::: Texte étudié :::
J'ajoute enfin qu'après avoir assuré l'autosuffisance, nos exploitations agricoles ont poursuivi leur progression pour faire de leurs productions des points forts de notre équilibre commercial extérieur.

1.2. L'agriculture est par ailleurs le lieu d'enjeux politique et sociaux majeurs :

- enjeux planétaires dans les relations nord-sud en raison du caractère vital du problème alimentaire pour certaines populations dont l'actualité nous renvoie actuellement les images, en raison aussi du caractère stratégique dans les équilibres du monde, des liens qui s'établissent à l'occasion des exportations alimentaires vers les pays en développement. Apparaît sur ce thème une distance, pour ne pas dire davantage, entre les conceptions américaines et celles qui devraient devenir celle de l'Europe et de la France. Il s'agit là d'un des aspects des problèmes examinés mardi dernier et dont nous a rendu compte tout, à l'heure dans sa synthèse monsieur Michel Jacquot.

- la politique agricole constitue, on le savait bien, un enjeu majeur de la construction européenne. Elle est de loin la plus significative des politiques ou s'exprime, en dépit des divergences, une volonté commune. Elle n'est qu'une petite partie de ce que devrait être une communauté politique mais cette communauté ne se bâtira pas sur les débris de ses éléments déjà établis.

- de plus, et surtout, l'agriculture peut constituer par bien des côtés pour notre société individualiste et frileuse une référence.

L'agriculture a connu une formidable évolution technique et économique depuis 25 ans mais ce changement n'a été possible que parce qu'elle avait été précédée ou accompagnée par des évolutions sociales plus profondes et parfois plus anciennes.

Les agriculteurs et les agricultrices qui vivaient dans des conditions et sur des modèles techniques et culturels particuliers, et dont les relations avec le reste du corps social passaient souvent par des intermédiaires nonagriculteurs – les notables ruraux – ont su en quelques décennies :

- dégager parmi eux leurs propres représentants et des organisations qui soient réellement les leurs, et le chemin parcouru est long depuis la création du premier syndicat agricole dont nous fêtions le centenaire il y a quelques mois dans cette salle.
- inventer ou adapter des formes d'organisations collectives qui leur ont permis de maîtriser de façon solidaire les changements dans les domaines des approvisionnements et de la transformation - coopération, organisation économique), de la diffusion des résultats de la recherche (CETA, groupement de vulgarisation), de l'utilisation d'outils modernes (CUMA) ou de l'organisation et de la transmission des exploitations (SAFER, GAEC) organisations ou structures que d'autres secteurs envient et dont ils cherchent à s'inspirer.
- définir les voies et moyens de leur propre modernisation et faire adopter leur projet par les pouvoirs publics.
- et enfin, réussir sur ces bases, à la fois un mouvement de modernisation et de restructuration sans précédent et un rapprochement très important vis à vis des autres catégories sociales (conditions de vie, niveaux de formation, pratiques culturelles…).
::: Extraits de données :::
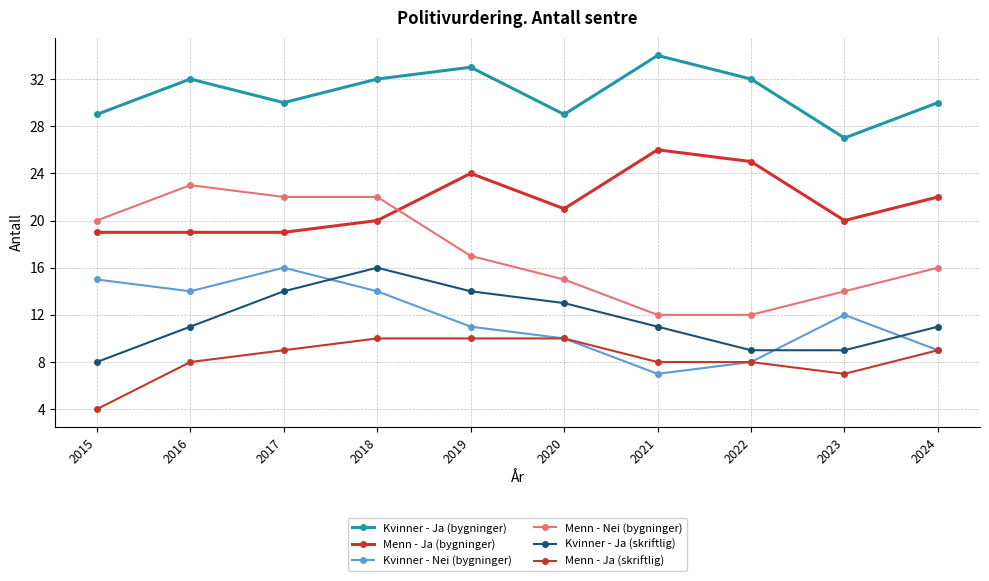

Read the Kvinner - Nei (bygninger) value at 2022.

8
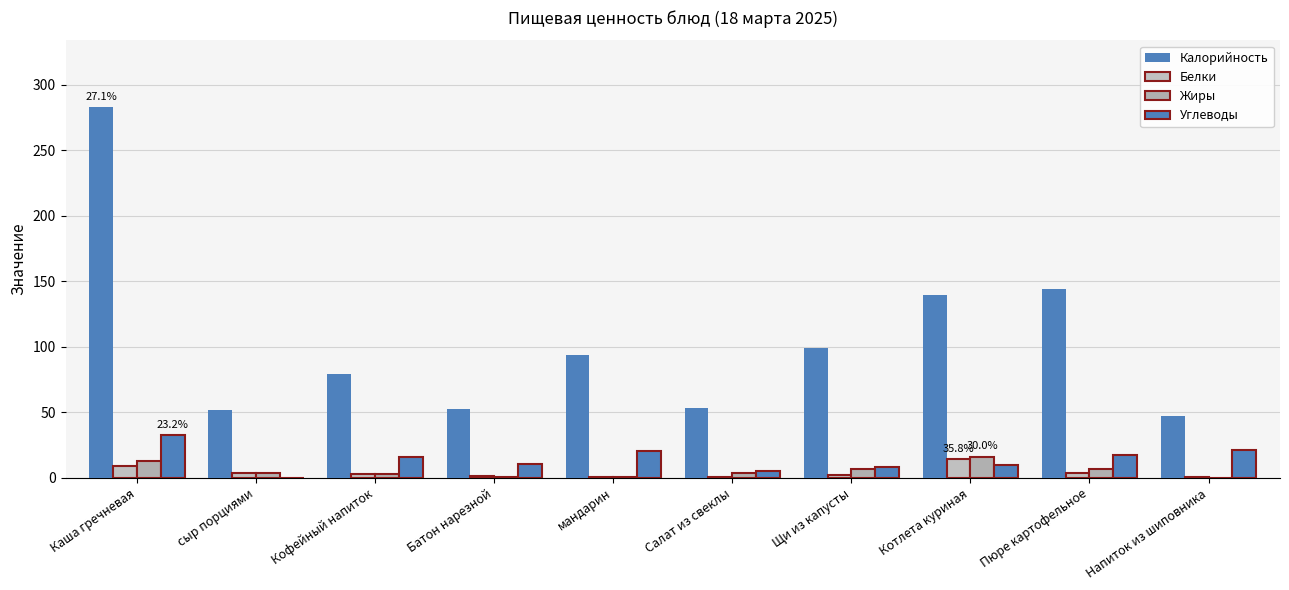

How many categories are shown in the chart?

10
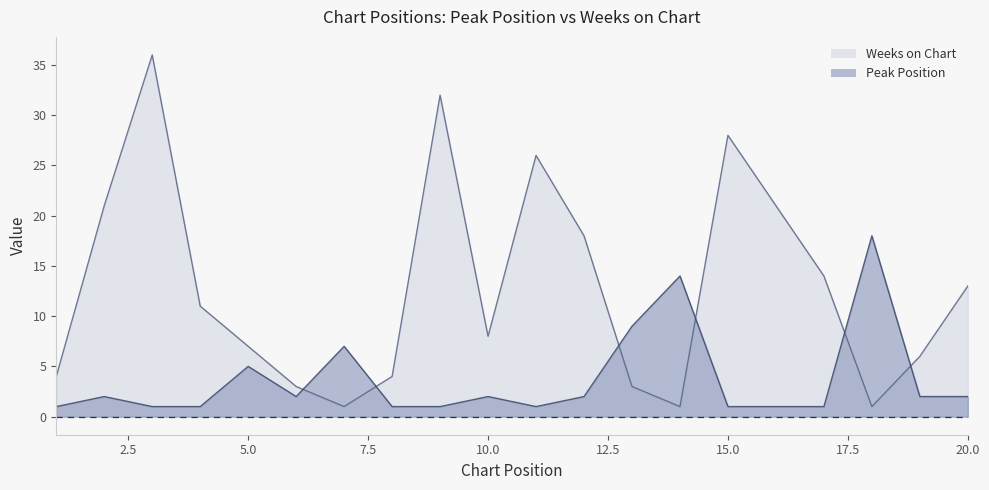

Which series ends up on top after the final intersection of Peak Position and Weeks on Chart?

Weeks on Chart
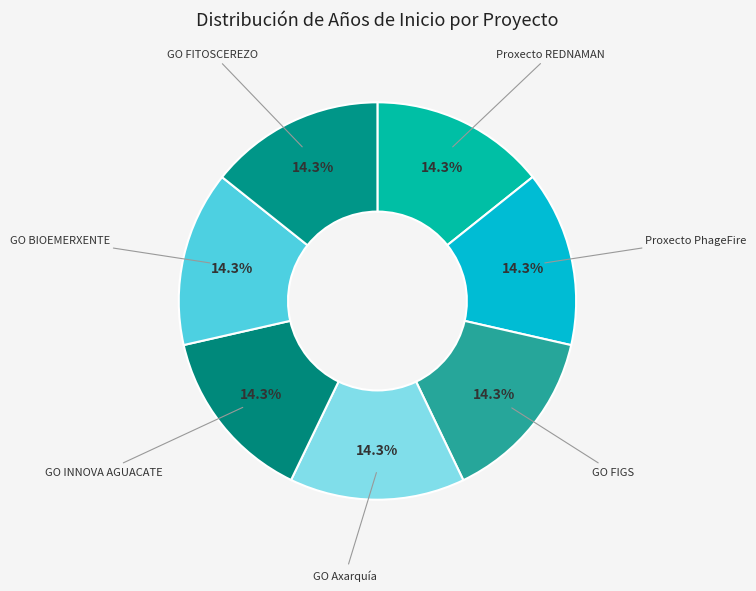

To the nearest percent, what percentage of the pie is Proxecto REDNAMAN?

14%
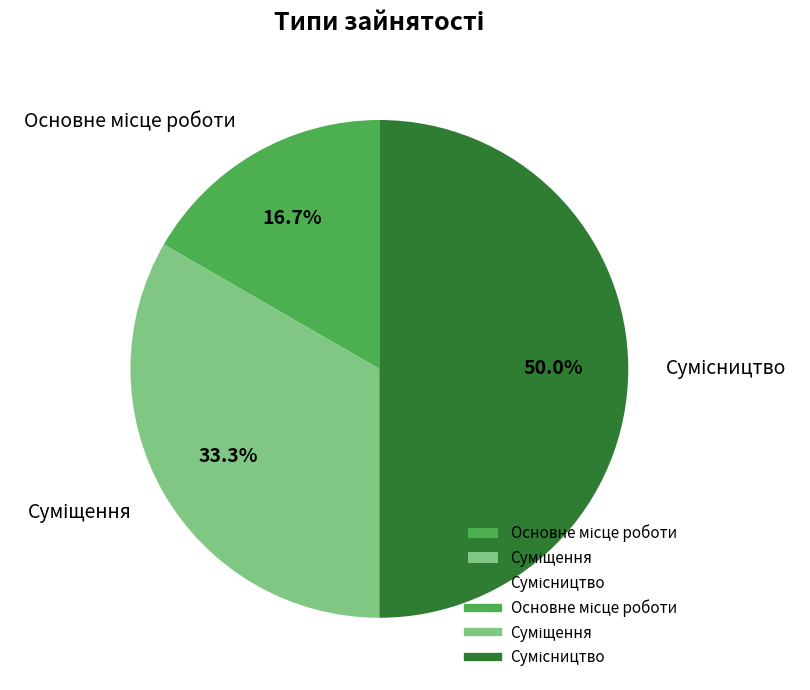

What is the largest slice in the pie chart?

Сумісництво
:::
* [Travail demandé]:
Recopiez à l'identique, dans le texte sur l'agriculture, tout ce qui s'étend de « - la politique » jusqu'à « frileuse une référence. » inclus.

* [Résultat attendu]:
- la politique agricole constitue, on le savait bien, un enjeu majeur de la construction européenne. Elle est de loin la plus significative des politiques ou s'exprime, en dépit des divergences, une volonté commune. Elle n'est qu'une petite partie de ce que devrait être une communauté politique mais cette communauté ne se bâtira pas sur les débris de ses éléments déjà établis.

- de plus, et surtout, l'agriculture peut constituer par bien des côtés pour notre société individualiste et frileuse une référence.